PREGUNTAS DE ESTUDIO:
A. Traduce al inglés esta oración del bloque de texto: «No hace nada que no esté en el protocolo.»
B. Retoma el texto sobre la hospitalización de Felipe y continúalo a partir de su última oración.

BLOQUE DE TEXTO:
********************

Cualquiera que lo conozca diría que Felipe necesariamente tiene que ser un mal enfermo. Demasiado acostumbrado a ir por libre, a ser quien toma las decisiones, a organizarlo todo (o todo lo que le dejan). Pues no, la verdad. Si le vieran sus amigos se quedarían asombrados. Esa ha sido su otro gran cambio: se ha hecho obediente. ¡Quién lo diría! No se mueve si no se lo mandan y vienen a moverlo. No hace nada que no esté en el protocolo. Se deja hacer. Es lo que tienen las instituciones hospitalarias: te ponen esas batitas con el culo al aire y allí se fue tu genio. Bueno, en el caso de Felipe no creo que este estado semicatatónico dure mucho. Debe ser cosa de la medicación. Y en parte está bien. Le conviene mucho que le chuten algo para que deje descansar a su neurona y no la ponga a pensar. Ya está Felipe hijo para pelearse y Luis para mantener alto el pabellón de la contestación típica de los trillo y cía.
La cosa es que, afortunadamente, todo va a quedarse en un aviso. Y no sólo para él, sino para cuantos estamos a su alrededor y llevamos un ritmo de vida parecido al suyo. De hecho, creo que yo me merecía mucho más que él estar donde él está. Así se lo he dicho, haciendo gala de una empatía cortés. "Pues a mí no me parecería nada mal ese cambio", me ha contestado el cabrito. Pero tampoco para él estaba resultando una etapa fácil. Sus hijos, sus padres, el trabajo, todo se había vuelto más complejo en los últimos tiempos. Y su organismo ha protestado en toda regla.

********************

CONJUNTO DE DATOS:

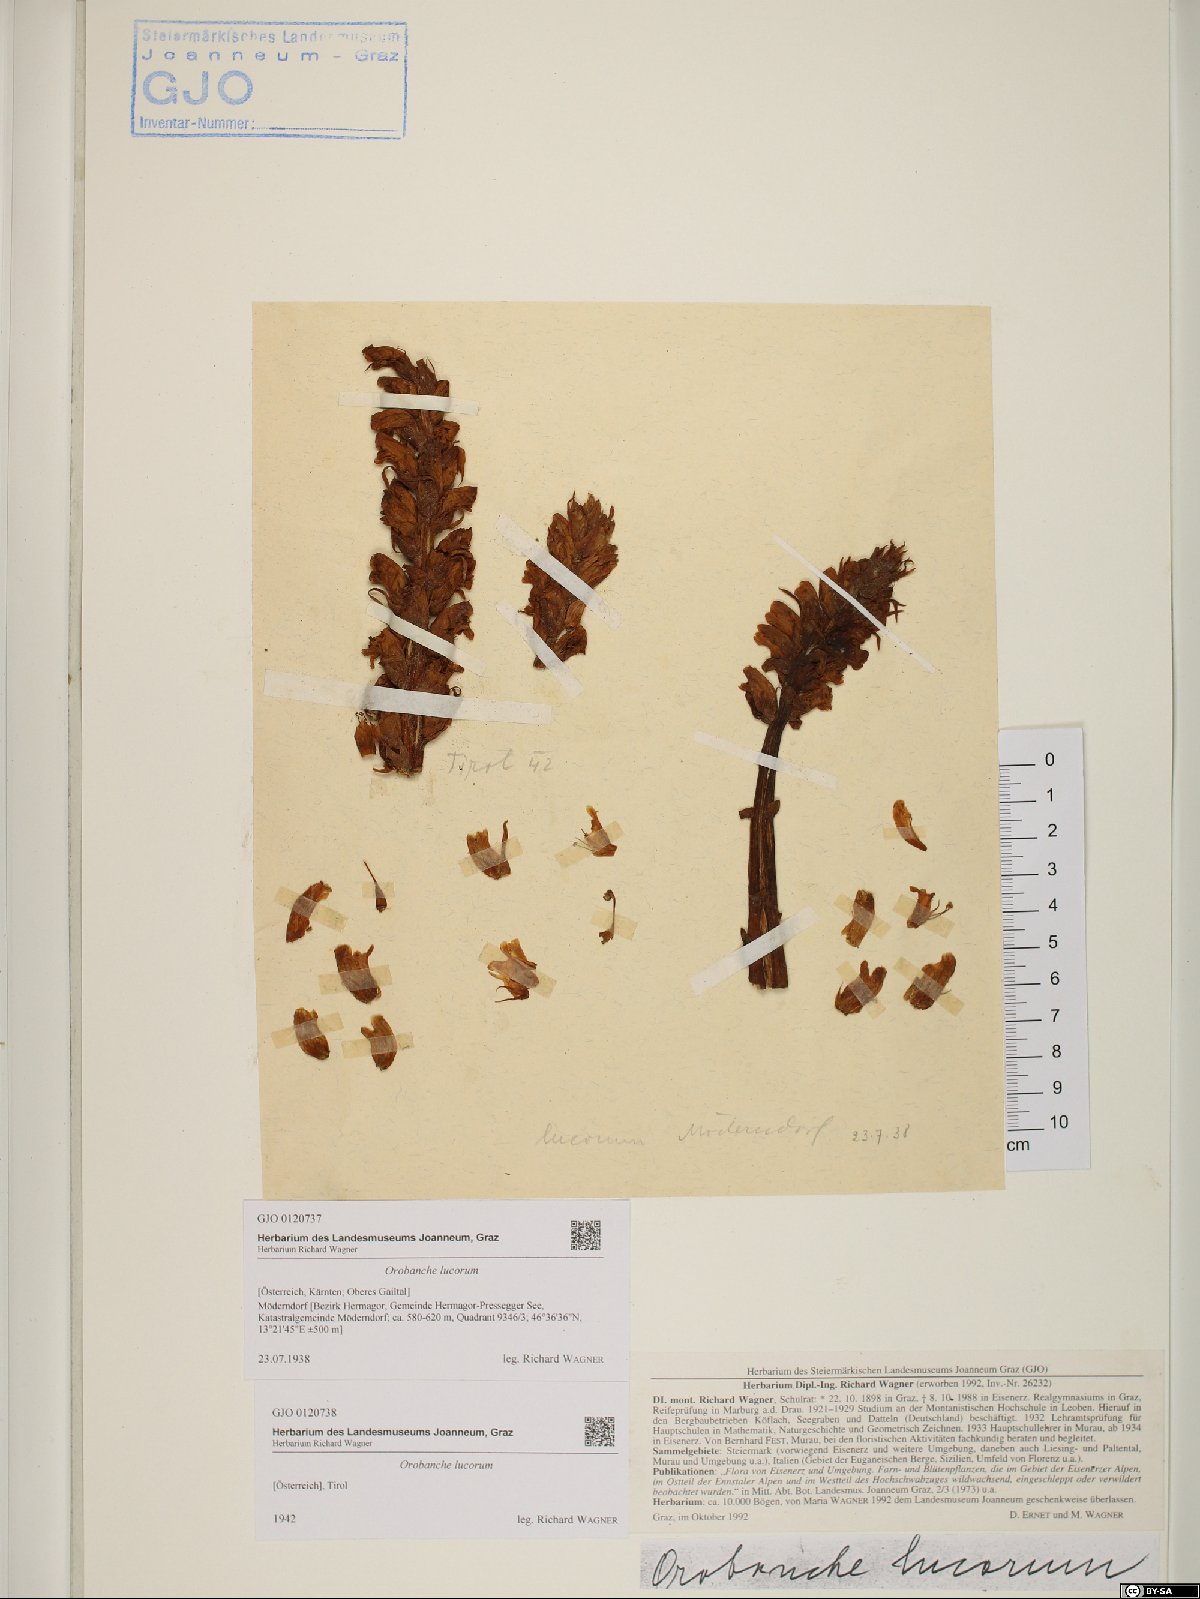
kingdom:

********************

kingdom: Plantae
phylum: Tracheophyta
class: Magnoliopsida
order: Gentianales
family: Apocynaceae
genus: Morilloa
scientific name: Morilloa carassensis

********************

TUS RESPUESTAS:
A. He doesn't do anything that isn't in the protocol.

B.
Últimamente ya estaba sintiendo cosas extrañas. Como esos pequeños temblores que preceden a un gran terremoto. Yo le decía que se estaba volviendo hipocondríaco y le quitaba importancia a sus fantasías de metástasis múltiples, de infecciones reincidentes, de gripes devoradoras. Ahora me podría decir lo que aquel mexicano había puesto como epitafio en su tumba, "¡No, que no, cabrones!", harto de que nadie le tomara en serio sus dolencias. Bueno, en este caso, lo de la tumba no viene al caso, que él ya está bien y, si dios y su médico lo permiten, este fin de semana lo pasará en su casa tan ricamente.
En fin, tengo que confesar que no sé si escribo esto por él o por mí. Cuando te toca tan cerca algo que tú mismo llevas temiendo que te ocurra en cualquier momento, es todo un toque de atención. Te hace volver una vez más sobre las prioridades que mantienes como foco de referencia, sobre la forma en que estás viviendo la vida. En fin, no es que no vayamos avisados.